● **Exercise objective**: Write the records below out again exactly as given, with no images.

● **Given data**:
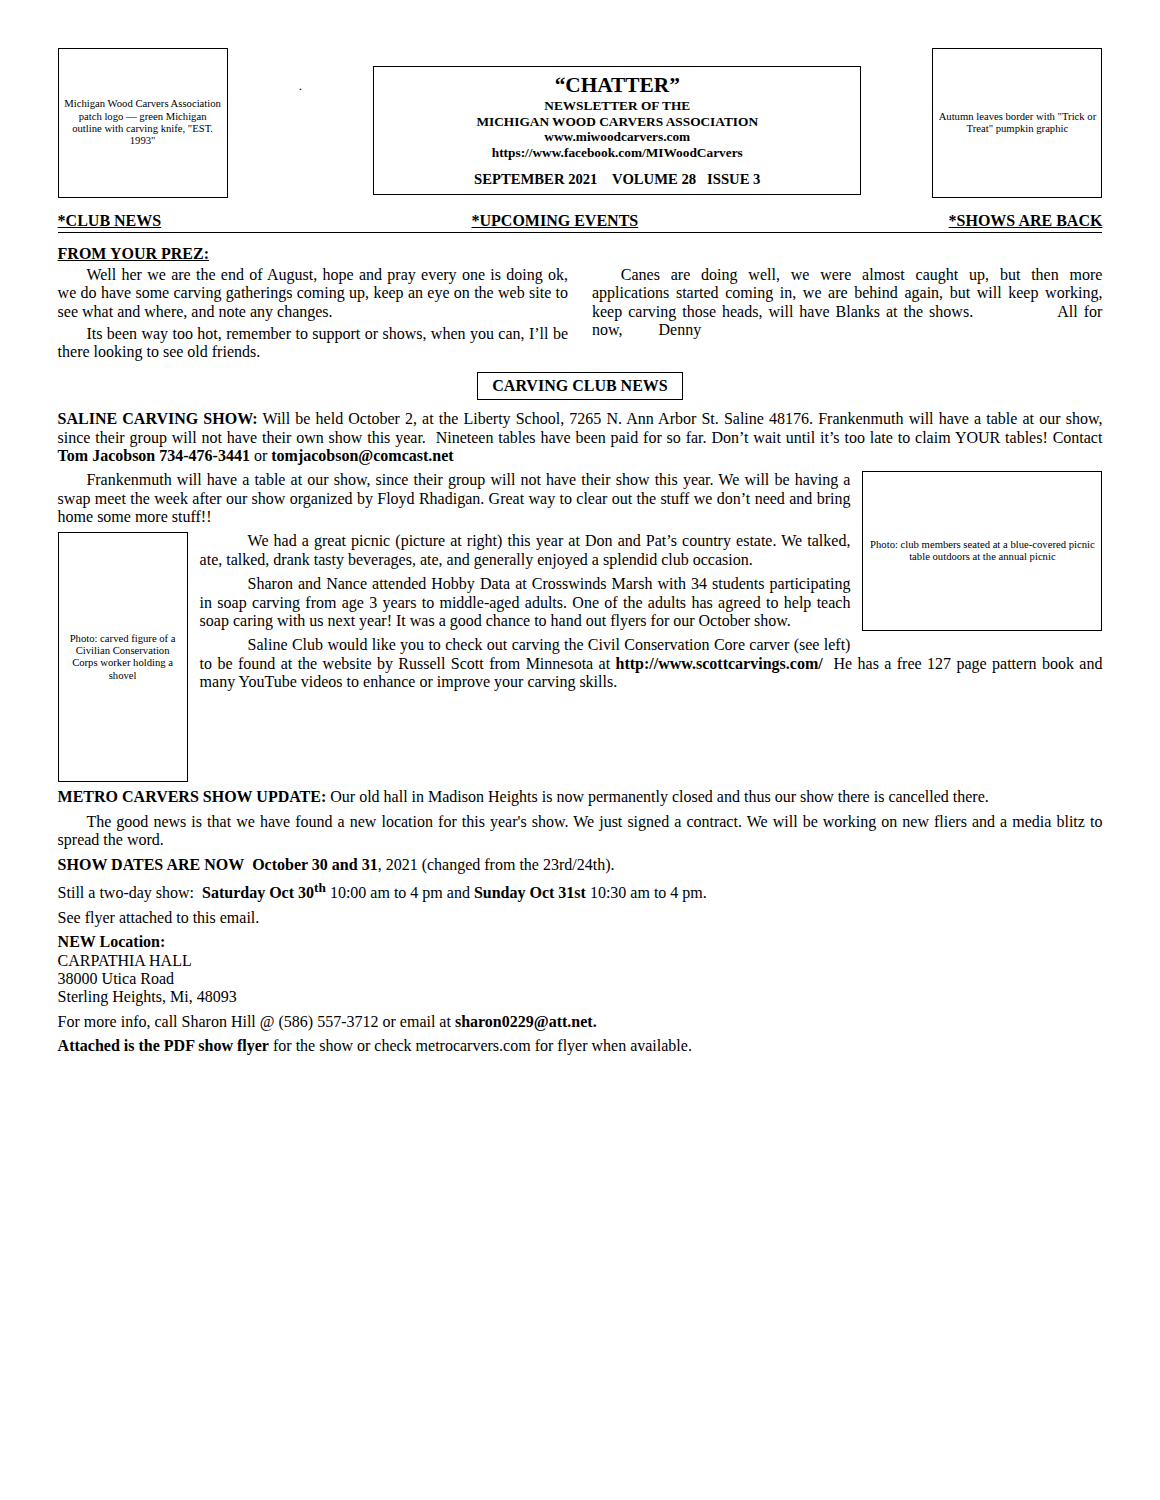Michigan Wood Carvers Association patch logo — green Michigan outline with carving knife, "EST. 1993"
.
“CHATTER”
NEWSLETTER OF THE
MICHIGAN WOOD CARVERS ASSOCIATION
www.miwoodcarvers.com
https://www.facebook.com/MIWoodCarvers
SEPTEMBER 2021 VOLUME 28 ISSUE 3
Autumn leaves border with "Trick or Treat" pumpkin graphic
*CLUB NEWS *UPCOMING EVENTS *SHOWS ARE BACK
FROM YOUR PREZ:
Well her we are the end of August, hope and pray every one is doing ok, we do have some carving gatherings coming up, keep an eye on the web site to see what and where, and note any changes.
Its been way too hot, remember to support or shows, when you can, I’ll be there looking to see old friends.
Canes are doing well, we were almost caught up, but then more applications started coming in, we are behind again, but will keep working, keep carving those heads, will have Blanks at the shows. All for now, Denny
CARVING CLUB NEWS
SALINE CARVING SHOW: Will be held October 2, at the Liberty School, 7265 N. Ann Arbor St. Saline 48176. Frankenmuth will have a table at our show, since their group will not have their own show this year. Nineteen tables have been paid for so far. Don’t wait until it’s too late to claim YOUR tables! Contact Tom Jacobson 734-476-3441 or tomjacobson@comcast.net
Photo: club members seated at a blue-covered picnic table outdoors at the annual picnic
Frankenmuth will have a table at our show, since their group will not have their show this year. We will be having a swap meet the week after our show organized by Floyd Rhadigan. Great way to clear out the stuff we don’t need and bring home some more stuff!!
Photo: carved figure of a Civilian Conservation Corps worker holding a shovel
We had a great picnic (picture at right) this year at Don and Pat’s country estate. We talked, ate, talked, drank tasty beverages, ate, and generally enjoyed a splendid club occasion.
Sharon and Nance attended Hobby Data at Crosswinds Marsh with 34 students participating in soap carving from age 3 years to middle-aged adults. One of the adults has agreed to help teach soap caring with us next year! It was a good chance to hand out flyers for our October show.
Saline Club would like you to check out carving the Civil Conservation Core carver (see left) to be found at the website by Russell Scott from Minnesota at http://www.scottcarvings.com/ He has a free 127 page pattern book and many YouTube videos to enhance or improve your carving skills.
METRO CARVERS SHOW UPDATE: Our old hall in Madison Heights is now permanently closed and thus our show there is cancelled there.
The good news is that we have found a new location for this year's show. We just signed a contract. We will be working on new fliers and a media blitz to spread the word.
SHOW DATES ARE NOW October 30 and 31, 2021 (changed from the 23rd/24th).
Still a two-day show: Saturday Oct 30th 10:00 am to 4 pm and Sunday Oct 31st 10:30 am to 4 pm.
See flyer attached to this email.
NEW Location:
CARPATHIA HALL
38000 Utica Road
Sterling Heights, Mi, 48093
For more info, call Sharon Hill @ (586) 557-3712 or email at sharon0229@att.net.
Attached is the PDF show flyer for the show or check metrocarvers.com for flyer when available.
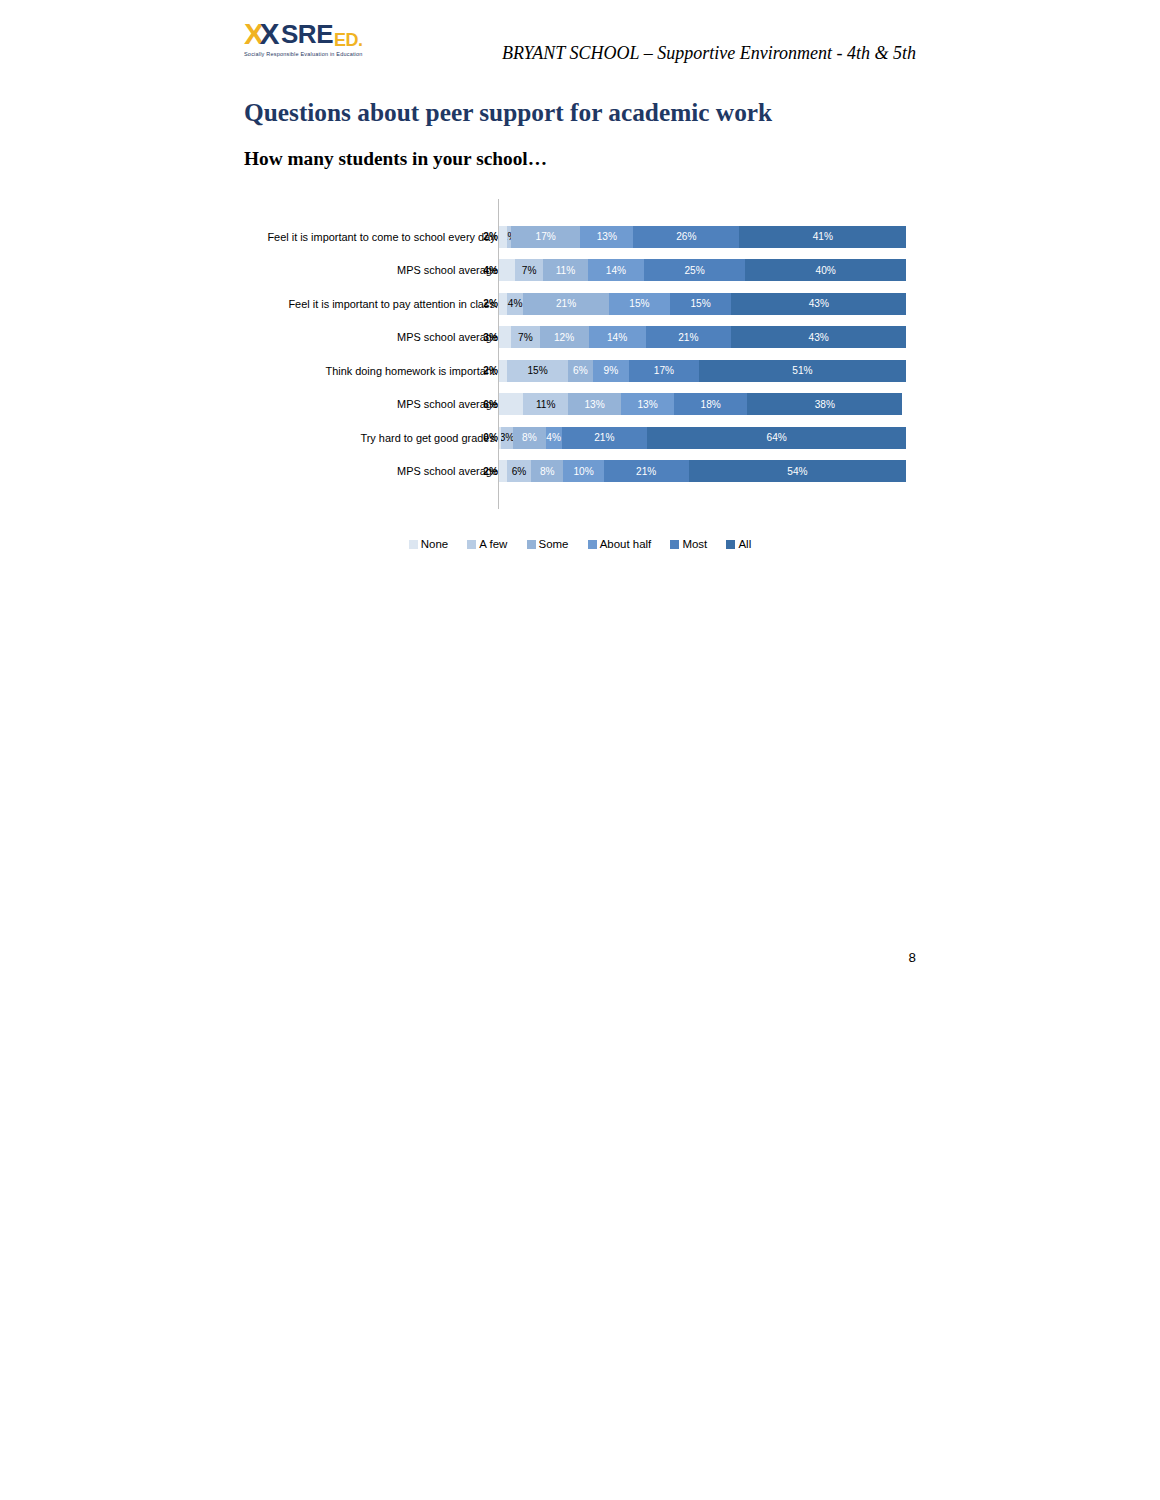XXSRE ED.
Socially Responsible Evaluation in Education
BRYANT SCHOOL – Supportive Environment - 4th & 5th
Questions about peer support for academic work
How many students in your school…
| Feel it is important to come to school every day. | 2% 1% 17% 13% 26% 41% |
| MPS school average | 4% 7% 11% 14% 25% 40% |
| Feel it is important to pay attention in class. | 2% 4% 21% 15% 15% 43% |
| MPS school average | 3% 7% 12% 14% 21% 43% |
| Think doing homework is important. | 2% 15% 6% 9% 17% 51% |
| MPS school average | 6% 11% 13% 13% 18% 38% |
| Try hard to get good grades. | 0% 3% 8% 4% 21% 64% |
| MPS school average | 2% 6% 8% 10% 21% 54% |
None A few Some About half Most All
8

● **Reply to the task**:
Michigan Wood Carvers Association patch logo — green Michigan outline with carving knife, "EST. 1993"
.
“CHATTER”
NEWSLETTER OF THE
MICHIGAN WOOD CARVERS ASSOCIATION
www.miwoodcarvers.com
https://www.facebook.com/MIWoodCarvers
SEPTEMBER 2021 VOLUME 28 ISSUE 3
Autumn leaves border with "Trick or Treat" pumpkin graphic
*CLUB NEWS *UPCOMING EVENTS *SHOWS ARE BACK
FROM YOUR PREZ:
Well her we are the end of August, hope and pray every one is doing ok, we do have some carving gatherings coming up, keep an eye on the web site to see what and where, and note any changes.
Its been way too hot, remember to support or shows, when you can, I’ll be there looking to see old friends.
Canes are doing well, we were almost caught up, but then more applications started coming in, we are behind again, but will keep working, keep carving those heads, will have Blanks at the shows. All for now, Denny
CARVING CLUB NEWS
SALINE CARVING SHOW: Will be held October 2, at the Liberty School, 7265 N. Ann Arbor St. Saline 48176. Frankenmuth will have a table at our show, since their group will not have their own show this year. Nineteen tables have been paid for so far. Don’t wait until it’s too late to claim YOUR tables! Contact Tom Jacobson 734-476-3441 or tomjacobson@comcast.net
Photo: club members seated at a blue-covered picnic table outdoors at the annual picnic
Frankenmuth will have a table at our show, since their group will not have their show this year. We will be having a swap meet the week after our show organized by Floyd Rhadigan. Great way to clear out the stuff we don’t need and bring home some more stuff!!
Photo: carved figure of a Civilian Conservation Corps worker holding a shovel
We had a great picnic (picture at right) this year at Don and Pat’s country estate. We talked, ate, talked, drank tasty beverages, ate, and generally enjoyed a splendid club occasion.
Sharon and Nance attended Hobby Data at Crosswinds Marsh with 34 students participating in soap carving from age 3 years to middle-aged adults. One of the adults has agreed to help teach soap caring with us next year! It was a good chance to hand out flyers for our October show.
Saline Club would like you to check out carving the Civil Conservation Core carver (see left) to be found at the website by Russell Scott from Minnesota at http://www.scottcarvings.com/ He has a free 127 page pattern book and many YouTube videos to enhance or improve your carving skills.
METRO CARVERS SHOW UPDATE: Our old hall in Madison Heights is now permanently closed and thus our show there is cancelled there.
The good news is that we have found a new location for this year's show. We just signed a contract. We will be working on new fliers and a media blitz to spread the word.
SHOW DATES ARE NOW October 30 and 31, 2021 (changed from the 23rd/24th).
Still a two-day show: Saturday Oct 30th 10:00 am to 4 pm and Sunday Oct 31st 10:30 am to 4 pm.
See flyer attached to this email.
NEW Location:
CARPATHIA HALL
38000 Utica Road
Sterling Heights, Mi, 48093
For more info, call Sharon Hill @ (586) 557-3712 or email at sharon0229@att.net.
Attached is the PDF show flyer for the show or check metrocarvers.com for flyer when available.
XXSRE ED.
Socially Responsible Evaluation in Education
BRYANT SCHOOL – Supportive Environment - 4th & 5th
Questions about peer support for academic work
How many students in your school…
| Feel it is important to come to school every day. | 2% 1% 17% 13% 26% 41% |
| MPS school average | 4% 7% 11% 14% 25% 40% |
| Feel it is important to pay attention in class. | 2% 4% 21% 15% 15% 43% |
| MPS school average | 3% 7% 12% 14% 21% 43% |
| Think doing homework is important. | 2% 15% 6% 9% 17% 51% |
| MPS school average | 6% 11% 13% 13% 18% 38% |
| Try hard to get good grades. | 0% 3% 8% 4% 21% 64% |
| MPS school average | 2% 6% 8% 10% 21% 54% |
None A few Some About half Most All
8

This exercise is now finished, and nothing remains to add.